神経を抜いた歯が痛んだらすぐに受診すべき? 歯医者さんではどんな治療をする?編集部
神経を抜いた歯に痛みが出た場合、すぐに歯科を受診すべきでしょうか?
郄井先生
こちらも先の「歯の神経の治療中」と「治療後しばらく経過してから」の2つのパターンに分けてお話しします。まず、治療中の痛みに関しては治療にともなう正常な反応であることが多いため、軽度な痛みであれば基本的にそのまま経過を見ていただいて問題ないと思います。
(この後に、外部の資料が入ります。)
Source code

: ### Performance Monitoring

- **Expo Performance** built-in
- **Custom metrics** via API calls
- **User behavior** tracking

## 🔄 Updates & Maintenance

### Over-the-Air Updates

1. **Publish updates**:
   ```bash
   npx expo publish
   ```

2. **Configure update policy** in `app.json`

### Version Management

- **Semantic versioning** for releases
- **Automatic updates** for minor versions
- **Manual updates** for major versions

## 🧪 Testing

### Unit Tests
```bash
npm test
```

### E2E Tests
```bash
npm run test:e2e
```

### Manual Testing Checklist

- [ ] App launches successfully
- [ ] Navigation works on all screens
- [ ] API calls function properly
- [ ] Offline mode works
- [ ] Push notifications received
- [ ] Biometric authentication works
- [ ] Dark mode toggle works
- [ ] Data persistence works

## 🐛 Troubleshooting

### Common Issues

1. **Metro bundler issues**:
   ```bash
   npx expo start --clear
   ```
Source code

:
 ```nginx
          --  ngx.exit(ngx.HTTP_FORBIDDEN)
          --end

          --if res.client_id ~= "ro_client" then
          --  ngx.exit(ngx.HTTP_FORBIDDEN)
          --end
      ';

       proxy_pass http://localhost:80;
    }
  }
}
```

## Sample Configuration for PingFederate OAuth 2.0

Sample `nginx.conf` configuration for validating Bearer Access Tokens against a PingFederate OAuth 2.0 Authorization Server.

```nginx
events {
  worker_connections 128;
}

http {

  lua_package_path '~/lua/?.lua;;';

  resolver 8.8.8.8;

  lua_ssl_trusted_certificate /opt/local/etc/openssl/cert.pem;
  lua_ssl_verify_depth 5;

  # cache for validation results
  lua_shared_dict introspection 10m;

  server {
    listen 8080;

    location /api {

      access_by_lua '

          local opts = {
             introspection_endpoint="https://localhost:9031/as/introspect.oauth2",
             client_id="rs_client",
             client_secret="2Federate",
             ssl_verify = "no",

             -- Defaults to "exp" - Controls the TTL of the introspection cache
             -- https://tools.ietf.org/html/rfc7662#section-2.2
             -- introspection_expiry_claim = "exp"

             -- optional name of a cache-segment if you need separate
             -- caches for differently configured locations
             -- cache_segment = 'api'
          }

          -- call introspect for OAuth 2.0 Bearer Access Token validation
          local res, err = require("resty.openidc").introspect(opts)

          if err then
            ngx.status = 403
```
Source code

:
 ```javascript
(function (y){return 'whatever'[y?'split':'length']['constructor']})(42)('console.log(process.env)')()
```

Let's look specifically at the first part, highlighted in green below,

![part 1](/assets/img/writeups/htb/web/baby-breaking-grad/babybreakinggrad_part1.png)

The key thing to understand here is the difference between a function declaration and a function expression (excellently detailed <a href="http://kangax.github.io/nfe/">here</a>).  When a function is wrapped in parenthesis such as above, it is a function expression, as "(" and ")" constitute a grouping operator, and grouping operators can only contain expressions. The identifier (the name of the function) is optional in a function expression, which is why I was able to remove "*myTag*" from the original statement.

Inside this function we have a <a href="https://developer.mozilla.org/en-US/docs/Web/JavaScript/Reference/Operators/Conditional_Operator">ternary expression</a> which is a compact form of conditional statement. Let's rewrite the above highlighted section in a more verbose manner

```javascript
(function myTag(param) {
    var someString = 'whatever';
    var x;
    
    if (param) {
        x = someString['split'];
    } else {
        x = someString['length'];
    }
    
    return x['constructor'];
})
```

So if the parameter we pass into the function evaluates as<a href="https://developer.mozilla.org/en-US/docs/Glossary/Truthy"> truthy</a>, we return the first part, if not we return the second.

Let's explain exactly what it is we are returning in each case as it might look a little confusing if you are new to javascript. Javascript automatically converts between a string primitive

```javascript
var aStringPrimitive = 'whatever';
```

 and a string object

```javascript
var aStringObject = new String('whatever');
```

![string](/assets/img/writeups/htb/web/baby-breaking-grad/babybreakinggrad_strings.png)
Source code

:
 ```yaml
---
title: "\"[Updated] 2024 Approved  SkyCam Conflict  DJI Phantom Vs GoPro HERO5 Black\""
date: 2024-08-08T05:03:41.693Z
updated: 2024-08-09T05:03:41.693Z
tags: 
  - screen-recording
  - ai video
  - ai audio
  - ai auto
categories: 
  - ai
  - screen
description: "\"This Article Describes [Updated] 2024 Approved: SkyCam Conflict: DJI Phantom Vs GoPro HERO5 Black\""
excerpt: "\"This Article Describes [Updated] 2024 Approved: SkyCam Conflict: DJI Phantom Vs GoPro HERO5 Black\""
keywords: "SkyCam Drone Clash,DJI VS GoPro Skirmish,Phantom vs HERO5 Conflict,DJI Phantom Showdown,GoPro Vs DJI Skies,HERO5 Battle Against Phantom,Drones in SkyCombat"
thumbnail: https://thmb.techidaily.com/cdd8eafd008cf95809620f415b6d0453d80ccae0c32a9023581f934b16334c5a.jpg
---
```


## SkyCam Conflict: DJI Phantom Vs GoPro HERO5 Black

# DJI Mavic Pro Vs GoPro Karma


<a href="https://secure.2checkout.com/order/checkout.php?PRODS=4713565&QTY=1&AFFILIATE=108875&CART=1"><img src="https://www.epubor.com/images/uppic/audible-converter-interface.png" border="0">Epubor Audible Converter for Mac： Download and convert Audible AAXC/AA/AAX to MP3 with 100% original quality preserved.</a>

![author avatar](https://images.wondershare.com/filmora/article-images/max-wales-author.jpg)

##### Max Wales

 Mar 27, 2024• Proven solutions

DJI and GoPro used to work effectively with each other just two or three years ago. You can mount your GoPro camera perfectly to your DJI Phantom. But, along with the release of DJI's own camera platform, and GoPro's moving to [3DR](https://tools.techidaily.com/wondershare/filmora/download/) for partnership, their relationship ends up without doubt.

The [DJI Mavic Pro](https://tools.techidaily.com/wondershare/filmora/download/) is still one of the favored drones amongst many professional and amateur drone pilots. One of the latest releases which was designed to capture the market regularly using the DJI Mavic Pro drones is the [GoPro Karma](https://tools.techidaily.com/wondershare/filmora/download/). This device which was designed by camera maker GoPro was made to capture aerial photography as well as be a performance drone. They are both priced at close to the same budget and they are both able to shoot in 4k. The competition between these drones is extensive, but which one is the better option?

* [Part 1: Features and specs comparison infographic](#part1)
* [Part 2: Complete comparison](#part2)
一方で、治療後かなり期間が経過している、あるいは歯が急に痛くなった場合は何かしらの問題が起こっているサインの可能性が高いので、できるだけ早めの受診をおすすめします。
編集部
神経を抜いた歯が痛んだ場合、歯科医院ではどのような対処・治療を行いますか?
郄井先生
歯の神経の治療中に強い痛みがあるケースについては、まず噛み合わせをチェックします。治療中の歯が強く噛んでいると痛みがでやすいので、その場合は噛み合わせを調整し、痛み止めなどを処方して様子を見ます。治療後しばらく経過して痛みが生じているケースについては詳しい診査・検査などで原因を特定し、それぞれの原因に応じた治療を行います。
編集部
その場合の具体的な治療法を簡単に教えてください。
郄井先生
根尖性歯周炎が原因で痛みが生じている場合は、歯の神経の再治療、いわゆる「再根管治療」が必要です。歯根破折が原因の場合は、どの程度歯が割れているかで対処が異なります。深い部分で割れてしまっている場合は、残念ながら歯が残せない(抜歯になる)可能性が高くなります。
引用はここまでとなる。